​Evitar efeitos perversos
07-10-2020 - 06:25

Ajudar as empresas é necessário. Mas deveriam apoiar-se as empresas com perspetivas de futuro, não as que vegetam com ajudas estatais e renovação quase automática de créditos bancários. E é indispensável um esforço para evitar a corrupção, com mais transparência.

Perante os desastrosos efeitos económicos da pandemia, o primeiro impulso dos governantes, em Portugal e em muitos outros países, foi tentar salvar empresas e assim limitar a subida do desemprego que o coronavírus desencadeou. Essa prioridade é compreensível, mas nos esforços de recuperação económica, que se vão intensificar no futuro próximo, importa estar consciente de um risco: o de salvar a todo o custo empresas inviáveis em circunstâncias normais.

Tal risco significa que os meios humanos e financeiros de empresas improdutivas se irão manter nessas empresas, em vez de se encaminharem para outras unidades, já criadas ou a criar, mais eficientes. Simultaneamente, esse desperdício de meios contribuirá para tornar mais rígida a estrutura empresarial portuguesa, travando a tão necessária mudança no sentido da modernização. Na semana passada soube-se que, em 63 países, Portugal passou do 34.º para o 37.º lugar no “ranking” da competitividade digital do World Competitiveness Center. É uma nova descida.

O problema não é novo: durante décadas a banca nacional manteve artificialmente vivas empresas económica e financeiramente condenadas, renovando-lhes crédito. Os bancos mantinham aqueles empréstimos nas suas contas, que assim ficavam mais atrativas; e evitavam a imposição de recapitalizações e falências sempre desagradáveis. As empresas lá iam vegetando, pouco ou nada contribuindo para a melhoria do nosso panorama económico.

Com certeza de que grande parte do crédito malparado que foi para o Novo Banco, supostamente um “banco bom”, sofria deste conluio maligno entre gestores bancários e gestores empresariais.
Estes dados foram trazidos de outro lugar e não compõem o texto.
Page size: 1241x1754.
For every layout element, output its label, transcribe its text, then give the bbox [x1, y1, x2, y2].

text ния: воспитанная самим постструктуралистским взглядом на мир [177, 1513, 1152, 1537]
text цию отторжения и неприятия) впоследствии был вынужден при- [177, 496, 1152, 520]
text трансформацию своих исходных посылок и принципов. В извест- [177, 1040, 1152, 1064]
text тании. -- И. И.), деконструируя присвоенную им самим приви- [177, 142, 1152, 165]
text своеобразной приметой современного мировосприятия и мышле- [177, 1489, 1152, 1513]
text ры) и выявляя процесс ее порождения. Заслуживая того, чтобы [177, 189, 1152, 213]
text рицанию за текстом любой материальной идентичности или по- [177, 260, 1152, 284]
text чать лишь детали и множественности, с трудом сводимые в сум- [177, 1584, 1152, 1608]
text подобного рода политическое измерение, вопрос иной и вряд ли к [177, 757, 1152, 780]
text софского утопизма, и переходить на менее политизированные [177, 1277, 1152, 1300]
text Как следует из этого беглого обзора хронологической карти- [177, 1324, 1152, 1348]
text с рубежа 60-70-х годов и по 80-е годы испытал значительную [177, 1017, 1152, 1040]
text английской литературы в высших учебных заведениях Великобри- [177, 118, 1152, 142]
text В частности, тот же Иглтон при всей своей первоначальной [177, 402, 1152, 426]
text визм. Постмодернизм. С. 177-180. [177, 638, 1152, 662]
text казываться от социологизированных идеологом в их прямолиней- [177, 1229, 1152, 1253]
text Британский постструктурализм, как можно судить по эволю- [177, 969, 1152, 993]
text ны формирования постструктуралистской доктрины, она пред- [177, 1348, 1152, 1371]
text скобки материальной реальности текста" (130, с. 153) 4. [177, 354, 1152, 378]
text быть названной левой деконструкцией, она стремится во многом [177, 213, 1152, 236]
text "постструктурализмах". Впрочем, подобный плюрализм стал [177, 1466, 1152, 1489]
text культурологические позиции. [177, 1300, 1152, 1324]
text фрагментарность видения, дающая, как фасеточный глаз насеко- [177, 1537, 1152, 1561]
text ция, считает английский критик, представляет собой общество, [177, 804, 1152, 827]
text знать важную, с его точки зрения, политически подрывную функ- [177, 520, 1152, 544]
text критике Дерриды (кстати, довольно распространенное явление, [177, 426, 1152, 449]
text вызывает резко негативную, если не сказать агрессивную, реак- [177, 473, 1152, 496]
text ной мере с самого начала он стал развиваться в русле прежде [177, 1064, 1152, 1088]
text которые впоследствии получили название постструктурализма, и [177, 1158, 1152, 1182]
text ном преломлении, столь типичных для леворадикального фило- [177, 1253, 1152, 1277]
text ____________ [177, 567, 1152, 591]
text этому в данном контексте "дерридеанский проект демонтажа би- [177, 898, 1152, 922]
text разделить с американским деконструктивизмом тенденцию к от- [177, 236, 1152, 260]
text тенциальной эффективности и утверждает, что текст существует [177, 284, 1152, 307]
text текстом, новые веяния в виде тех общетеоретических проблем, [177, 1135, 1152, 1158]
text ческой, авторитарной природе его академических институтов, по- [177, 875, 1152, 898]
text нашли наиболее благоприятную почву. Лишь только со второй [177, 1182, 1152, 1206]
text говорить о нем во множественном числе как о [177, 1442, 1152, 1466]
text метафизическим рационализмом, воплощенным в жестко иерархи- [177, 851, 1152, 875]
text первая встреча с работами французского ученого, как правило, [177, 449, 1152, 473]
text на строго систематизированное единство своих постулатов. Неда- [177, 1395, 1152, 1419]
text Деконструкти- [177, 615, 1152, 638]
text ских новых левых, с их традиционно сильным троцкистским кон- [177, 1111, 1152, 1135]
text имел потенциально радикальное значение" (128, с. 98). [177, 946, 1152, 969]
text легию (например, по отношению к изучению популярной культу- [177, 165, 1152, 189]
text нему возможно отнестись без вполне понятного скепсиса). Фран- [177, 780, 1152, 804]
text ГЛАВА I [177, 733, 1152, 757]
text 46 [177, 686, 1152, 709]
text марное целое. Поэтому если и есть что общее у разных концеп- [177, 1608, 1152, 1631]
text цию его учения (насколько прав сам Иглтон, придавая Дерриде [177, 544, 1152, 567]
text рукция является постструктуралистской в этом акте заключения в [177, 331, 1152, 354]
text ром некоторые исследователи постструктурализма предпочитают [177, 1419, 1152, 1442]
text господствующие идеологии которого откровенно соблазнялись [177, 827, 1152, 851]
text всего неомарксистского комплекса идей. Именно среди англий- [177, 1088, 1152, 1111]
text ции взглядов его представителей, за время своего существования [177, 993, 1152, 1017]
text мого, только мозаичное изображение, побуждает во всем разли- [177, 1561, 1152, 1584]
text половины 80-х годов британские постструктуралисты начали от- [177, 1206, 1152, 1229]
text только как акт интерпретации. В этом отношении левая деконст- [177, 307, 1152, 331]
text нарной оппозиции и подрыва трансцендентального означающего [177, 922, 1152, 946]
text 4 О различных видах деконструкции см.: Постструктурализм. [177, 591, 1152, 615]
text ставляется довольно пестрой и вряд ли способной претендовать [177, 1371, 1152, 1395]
Agora, trata-se de dinheiro nacional e europeu que cabe ao Governo distribuir para recuperar a nossa economia. Já nem falo da ameaça de “dinheiro para os amigos”, que é corrupção. Se for por diante a alegada intenção governamental de apressar o aproveitamento dos dinheiros de Bruxelas dispensando o concurso público, abre-se mais uma porta à corrupção. Também é um péssimo sinal a não recondução do Presidente do Tribunal de Contas.

A minha questão, hoje, é outra: interrogo-me como irão os governantes escolher as empresas que merecem ser ajudadas, e eliminar as que melhor seria que fechassem as portas. Normalmente, uma decisão dessas seria tomada pelo mercado, ou seja, pelos consumidores nacionais e estrangeiros dos bens e serviços oferecidos pelas empresas. Se tivessem clientes, as empresas mostravam ter futuro e deveriam ser ajudadas. As outras não.

No imediato, o desemprego poderá subir. Mas a longo prazo o emprego deverá aumentar de forma sustentada em empresas mais produtivas. Os desempregados levarão algum tempo até encontrarem um novo posto de trabalho; daí que o subsídio de desemprego deva ser aumentado.

Mas António Costa quer ser apoiado pela extrema-esquerda, que detesta o mercado. E a esquerda do PS está vidrada no fantasma do neoliberalismo, o que lhe oculta os benefícios de um mercado que funcione dentro dos seus limites próprios. Daí o risco de se intensificar a promiscuidade entre negócios e poder político, que tanto e desde há tão longos anos prejudica Portugal.